Friday, 16 Feb 96 Washington, DC
1. NASA: GOLDIN DELIGHTS SCIENTISTS WITH SPEECH AT AAAS MEETING
Four years ago, on the 20th anniversary of Pioneer 10, a new NASA
Administrator, Dan Goldin, used the aging spacecraft as the inspiration for
a "new NASA--one that does things better, faster and cheaper." The graying
astronomers gathered at the Air and Space Museum broke into applause, but
few thought Goldin would survive to make the changes he called for. He was
cheered again last week at the AAAS meeting in Baltimore: "We had this
organic shuttle program--now I don't want to be demeaning to the people that
worked on the shuttle, but the shuttle has suppressed a lot of science we
could be doing....We haven't landed on a planet in 20 years, because we've
been so excited about the service support contract on the shuttle that we
haven't been doing science. We spent $10B on the space station and didn't
produce a piece of hardware, but boy did the contractors have fun. It's
shameful. It's stealing from the American public." It was almost his only
reference to the space station. He declared the primary goal of planetary
exploration to be the search for present or past life forms on other
planets, and the search will begin with robots.

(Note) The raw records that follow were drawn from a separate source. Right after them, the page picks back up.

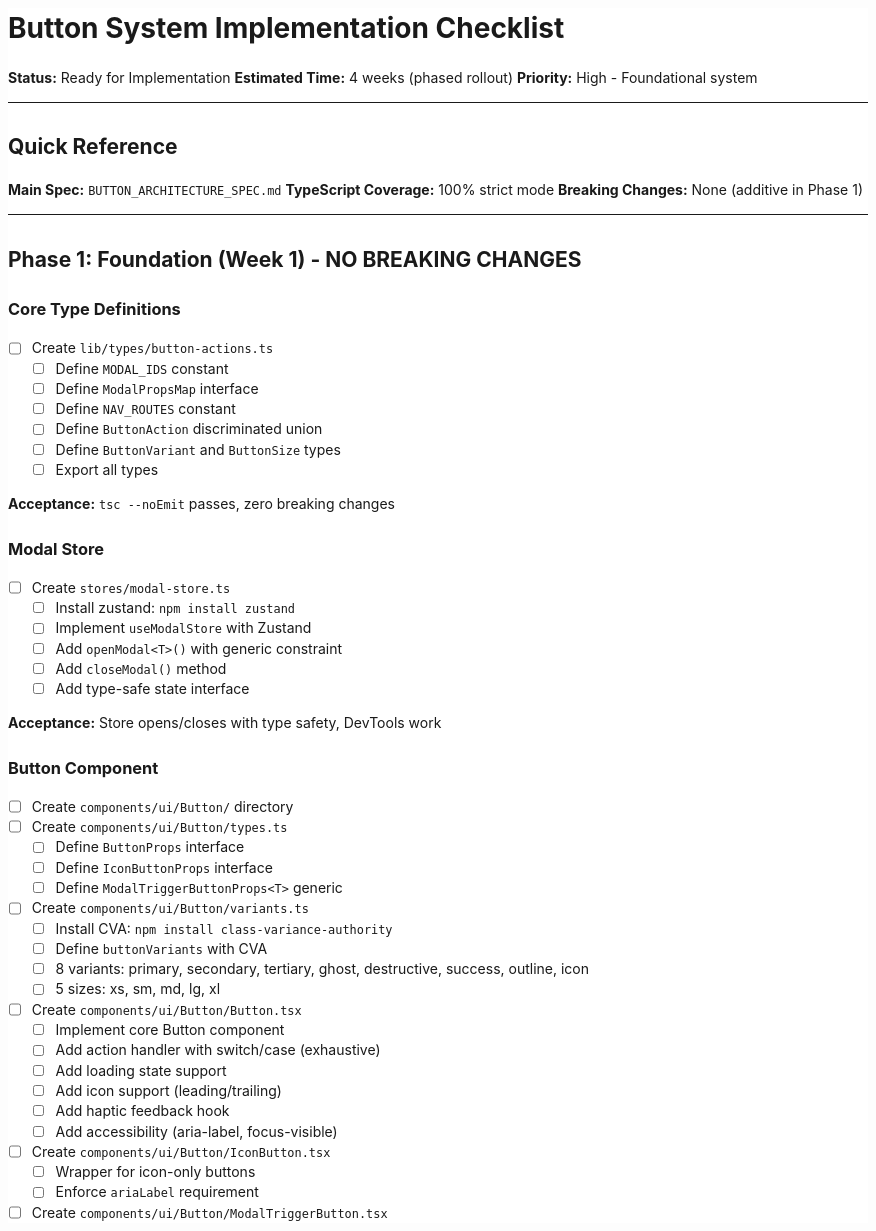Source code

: # Button System Implementation Checklist

**Status:** Ready for Implementation
**Estimated Time:** 4 weeks (phased rollout)
**Priority:** High - Foundational system

---

## Quick Reference

**Main Spec:** `BUTTON_ARCHITECTURE_SPEC.md`
**TypeScript Coverage:** 100% strict mode
**Breaking Changes:** None (additive in Phase 1)

---

## Phase 1: Foundation (Week 1) - NO BREAKING CHANGES

### Core Type Definitions

- [ ] Create `lib/types/button-actions.ts`
  - [ ] Define `MODAL_IDS` constant
  - [ ] Define `ModalPropsMap` interface
  - [ ] Define `NAV_ROUTES` constant
  - [ ] Define `ButtonAction` discriminated union
  - [ ] Define `ButtonVariant` and `ButtonSize` types
  - [ ] Export all types

**Acceptance:** `tsc --noEmit` passes, zero breaking changes

### Modal Store

- [ ] Create `stores/modal-store.ts`
  - [ ] Install zustand: `npm install zustand`
  - [ ] Implement `useModalStore` with Zustand
  - [ ] Add `openModal<T>()` with generic constraint
  - [ ] Add `closeModal()` method
  - [ ] Add type-safe state interface

**Acceptance:** Store opens/closes with type safety, DevTools work

### Button Component

- [ ] Create `components/ui/Button/` directory
- [ ] Create `components/ui/Button/types.ts`
  - [ ] Define `ButtonProps` interface
  - [ ] Define `IconButtonProps` interface
  - [ ] Define `ModalTriggerButtonProps<T>` generic
- [ ] Create `components/ui/Button/variants.ts`
  - [ ] Install CVA: `npm install class-variance-authority`
  - [ ] Define `buttonVariants` with CVA
  - [ ] 8 variants: primary, secondary, tertiary, ghost, destructive, success, outline, icon
  - [ ] 5 sizes: xs, sm, md, lg, xl
- [ ] Create `components/ui/Button/Button.tsx`
  - [ ] Implement core Button component
  - [ ] Add action handler with switch/case (exhaustive)
  - [ ] Add loading state support
  - [ ] Add icon support (leading/trailing)
  - [ ] Add haptic feedback hook
  - [ ] Add accessibility (aria-label, focus-visible)
- [ ] Create `components/ui/Button/IconButton.tsx`
  - [ ] Wrapper for icon-only buttons
  - [ ] Enforce `ariaLabel` requirement
- [ ] Create `components/ui/Button/ModalTriggerButton.tsx`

2. NSF: FOUR WEEKS OF SHUTDOWN LEAVES HUGE BACKLOG OF PROPOSALS.
Nearly 3000 proposals were in the queue, according to Neal Lane, who also
spoke to the AAAS. "Many continuing grants ran out of funds, and there are
likely to be funding gaps for some renewals and substantial delays in
funding new awards. Some new programs will be delayed by six months to a
year or canceled," Lane said. He also acknowledged that "the avalanche of
communication to House and Senate members" from individual scientists
following his "stony silence" speech to the astronomers (
WN 19 Jan 96) was
"unquestionably effective." He went on to urge scientists to play a civic
role in bringing the message of science to our citizenry.
3. NSF DIVISION OF PHYSICS SETS TARGET DATES FOR FY 97 PROPOSALS.
To help clear away the backlog, the Physics Division will use target dates
for submission. Access http://www.nsf.gov/ for info.
4. OAM: THERE WERE SOME VERY STRANGE TALKS AT THE AAAS MEETING.
One of the strangest was by Wayne Jonas, director of the Office of
Alternative Medicine at NIH. Speaking in a session on Life Long Health:
Beyond the Medical Model, Jonas explained that OAM is examining therapies
that are not based on the Western model of medicine. In the hall
afterwards, he was asked if OAM had found ANY alternative techniques that
did NOT look promising. Jonas was unable to name even one. In a related
session, one speaker described experiments showing enhanced growth of plants
that are prayed for. I recall experiments 25-30 years ago in which growth
rate was used to rank the efficacy of different prayers. Alas, this
promising line of research fell out of favor after a group appealing to
satanic forces observed still faster growth.